Written task ▸ Pull out each line of the data below that contains the word "watch", and copy those lines.

Records provided ▸
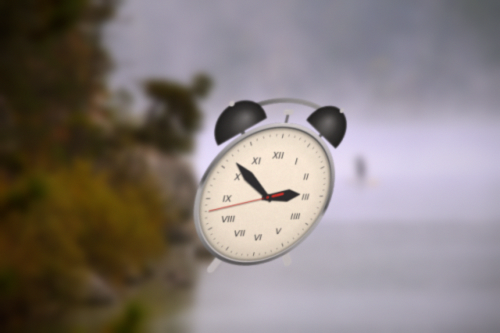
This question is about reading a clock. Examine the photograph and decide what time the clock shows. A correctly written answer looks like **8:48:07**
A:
**2:51:43**
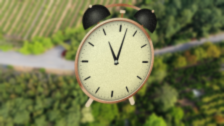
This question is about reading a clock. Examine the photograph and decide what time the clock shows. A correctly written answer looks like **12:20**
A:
**11:02**
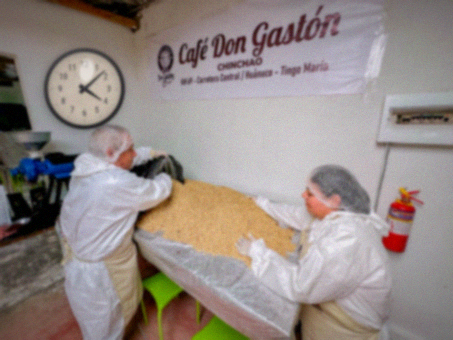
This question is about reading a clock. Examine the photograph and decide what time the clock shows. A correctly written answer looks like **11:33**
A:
**4:08**
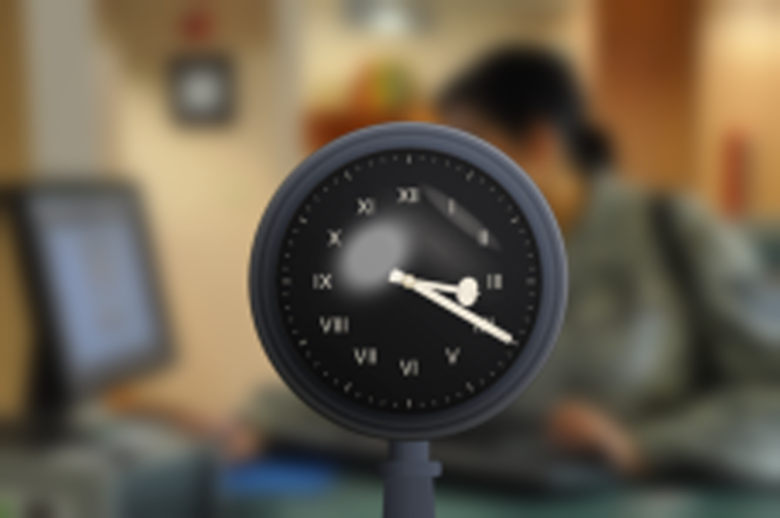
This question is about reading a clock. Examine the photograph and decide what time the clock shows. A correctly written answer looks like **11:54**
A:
**3:20**
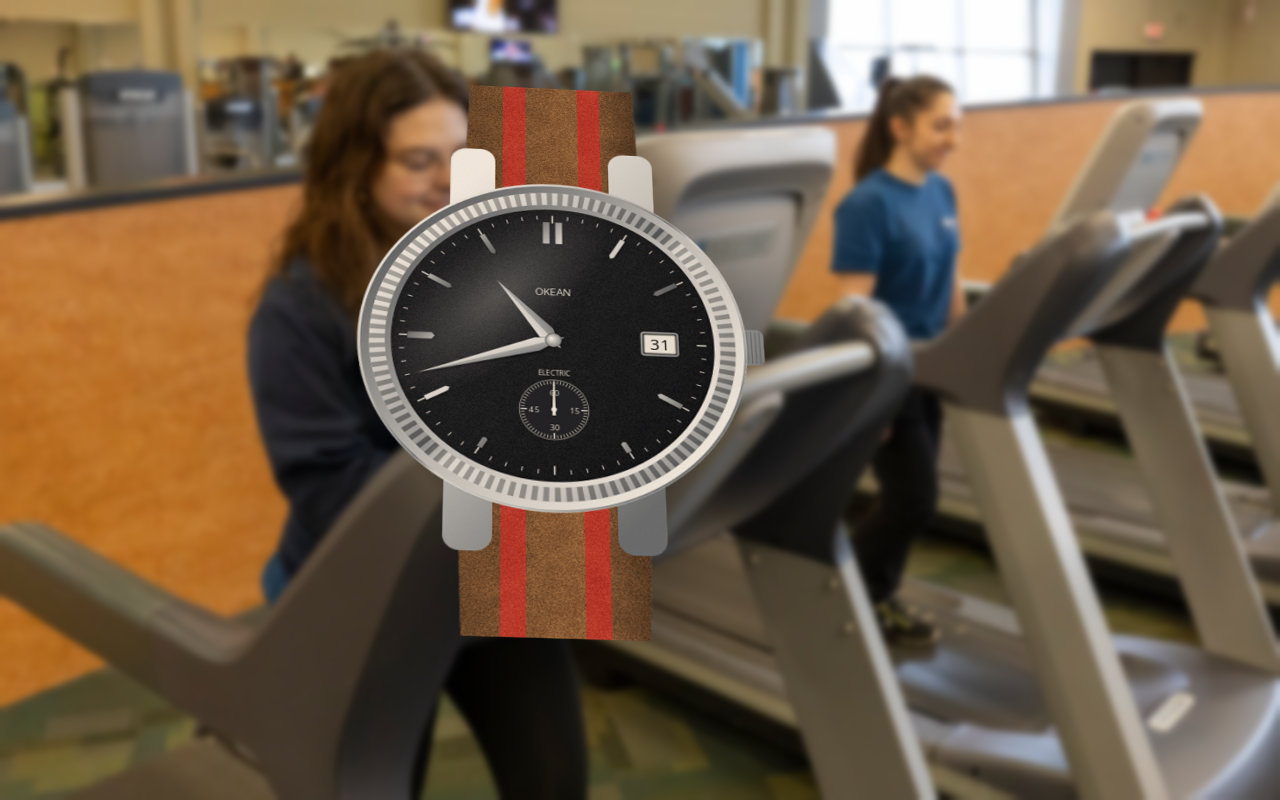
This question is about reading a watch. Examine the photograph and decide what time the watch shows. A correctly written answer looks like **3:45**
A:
**10:42**
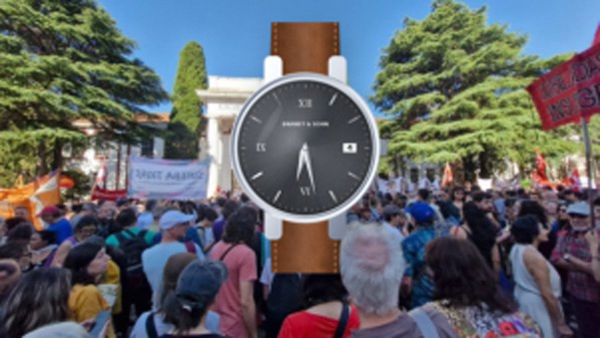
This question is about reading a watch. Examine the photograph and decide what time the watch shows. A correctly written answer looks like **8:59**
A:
**6:28**
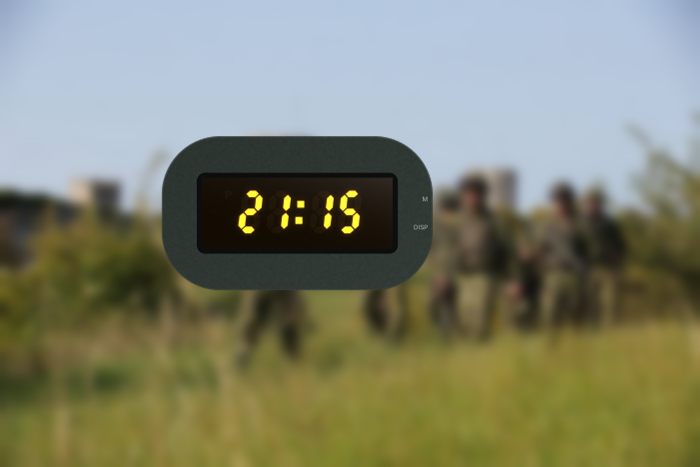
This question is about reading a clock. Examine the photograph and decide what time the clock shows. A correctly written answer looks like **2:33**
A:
**21:15**
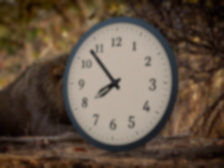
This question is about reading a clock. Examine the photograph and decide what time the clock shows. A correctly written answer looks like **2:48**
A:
**7:53**
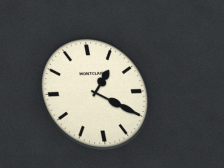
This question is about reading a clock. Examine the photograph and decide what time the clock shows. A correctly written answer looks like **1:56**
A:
**1:20**
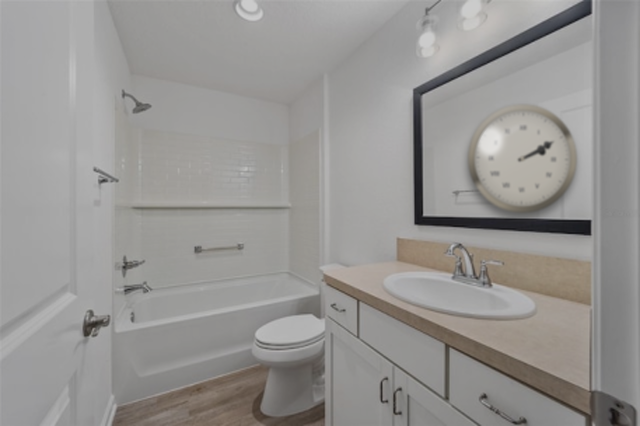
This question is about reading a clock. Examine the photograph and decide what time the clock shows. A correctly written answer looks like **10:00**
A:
**2:10**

Reply to the exercise ▸
This question is about reading a watch. Examine the photograph and decide what time the watch shows. A correctly written answer looks like **3:45**
This question is about reading a watch. Examine the photograph and decide what time the watch shows. A correctly written answer looks like **8:59**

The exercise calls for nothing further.